À la fois concernées par le développement durable et la hausse des prix de l’énergie, les collectivités revoient leur mode de fonctionnement. Pour atteindre les 10% de réduction énergétique fixés par le gouvernement d’ici 2024, ces dernières vont devoir redoubler d’efforts. Pour cela, nombreuses sont les communes à s’équiper de solutions numériques afin d’optimiser leur consommation énergétique.
À l’instar des particuliers et des entreprises, les collectivités souffrent de la hausse des prix de l’énergie. Certaines d’entre elles ont vu leur facture doubler, voire tripler cette année. Quant aux prévisions pour l’avenir, elles ne sont guère plus enthousiasmantes : il nous faut trouver de nouvelles façons de produire de l’énergie et réduire notre consommation pour éviter une flambée des prix.
Face à cette situation, les communes s’engagent pour la sobriété : une stratégie visant à réduire l’utilisation de ressources par des changements de comportement, et donc à alléger la facture énergétique. Quelle que soit leur taille ou leur orientation politique, l’ensemble des territoires s’accordent pour presser le pas de la sobriété.
Par ailleurs, le contexte environnemental rappelle lui aussi notre dépendance à ces ressources, et les émissions de CO2 qu’elles génèrent. Là aussi, les choses doivent changer ! Près de 9 Français sur 10 jugent que les collectivités ont un rôle important à jouer dans la transition écologique. En remettant en question leurs besoins, les communes répondent également aux attentes de leurs administrés.
Du point de vue financier, écologique ou politique, ces dernières ont tout à gagner en repensant leur organisation. Pour débuter ou approfondir cette transition, les territoires peuvent s’appuyer sur les usages numériques, délivrés par la fibre optique.

** Énoncé 1 **
Disposez en tableau Markdown à deux colonnes, « Numéro » et « Ligne d'enregistrement », toutes les lignes des enregistrements depuis la toute première jusqu'à celle qui contient « country: Guyana », cette dernière comprise, en laissant de côté les lignes vides.
Le texte et les enregistrements ont des origines distinctes.

** Données à traiter **
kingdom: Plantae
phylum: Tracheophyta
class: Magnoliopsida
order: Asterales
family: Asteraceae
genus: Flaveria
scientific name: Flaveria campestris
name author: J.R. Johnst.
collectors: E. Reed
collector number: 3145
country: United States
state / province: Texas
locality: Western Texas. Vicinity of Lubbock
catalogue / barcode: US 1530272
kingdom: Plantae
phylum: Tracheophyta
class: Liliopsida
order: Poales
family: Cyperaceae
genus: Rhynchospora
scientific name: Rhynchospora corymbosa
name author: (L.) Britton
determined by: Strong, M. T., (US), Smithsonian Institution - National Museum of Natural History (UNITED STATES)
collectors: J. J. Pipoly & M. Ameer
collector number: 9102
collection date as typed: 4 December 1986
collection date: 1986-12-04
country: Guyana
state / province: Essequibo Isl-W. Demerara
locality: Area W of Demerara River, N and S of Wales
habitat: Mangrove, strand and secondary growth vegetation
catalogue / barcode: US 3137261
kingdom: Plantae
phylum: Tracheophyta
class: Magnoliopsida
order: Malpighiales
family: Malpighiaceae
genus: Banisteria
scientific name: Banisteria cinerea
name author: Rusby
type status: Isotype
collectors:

** Énoncé 2 **
Transcrivez sans rien changer le passage du texte sur la sobriété énergétique des communes qui va de « Par ailleurs, le » jusqu'à « la fibre optique. ».

** Corrigé 1 **
| Numéro | Ligne d'enregistrement |
|---|---|
| 1 | kingdom: Plantae |
| 2 | phylum: Tracheophyta |
| 3 | class: Magnoliopsida |
| 4 | order: Asterales |
| 5 | family: Asteraceae |
| 6 | genus: Flaveria |
| 7 | scientific name: Flaveria campestris |
| 8 | name author: J.R. Johnst. |
| 9 | collectors: E. Reed |
| 10 | collector number: 3145 |
| 11 | country: United States |
| 12 | state / province: Texas |
| 13 | locality: Western Texas. Vicinity of Lubbock |
| 14 | catalogue / barcode: US 1530272 |
| 15 | kingdom: Plantae |
| 16 | phylum: Tracheophyta |
| 17 | class: Liliopsida |
| 18 | order: Poales |
| 19 | family: Cyperaceae |
| 20 | genus: Rhynchospora |
| 21 | scientific name: Rhynchospora corymbosa |
| 22 | name author: (L.) Britton |
| 23 | determined by: Strong, M. T., (US), Smithsonian Institution - National Museum of Natural History (UNITED STATES) |
| 24 | collectors: J. J. Pipoly & M. Ameer |
| 25 | collector number: 9102 |
| 26 | collection date as typed: 4 December 1986 |
| 27 | collection date: 1986-12-04 |
| 28 | country: Guyana |

** Corrigé 2 **
Par ailleurs, le contexte environnemental rappelle lui aussi notre dépendance à ces ressources, et les émissions de CO2 qu’elles génèrent. Là aussi, les choses doivent changer ! Près de 9 Français sur 10 jugent que les collectivités ont un rôle important à jouer dans la transition écologique. En remettant en question leurs besoins, les communes répondent également aux attentes de leurs administrés.
Du point de vue financier, écologique ou politique, ces dernières ont tout à gagner en repensant leur organisation. Pour débuter ou approfondir cette transition, les territoires peuvent s’appuyer sur les usages numériques, délivrés par la fibre optique.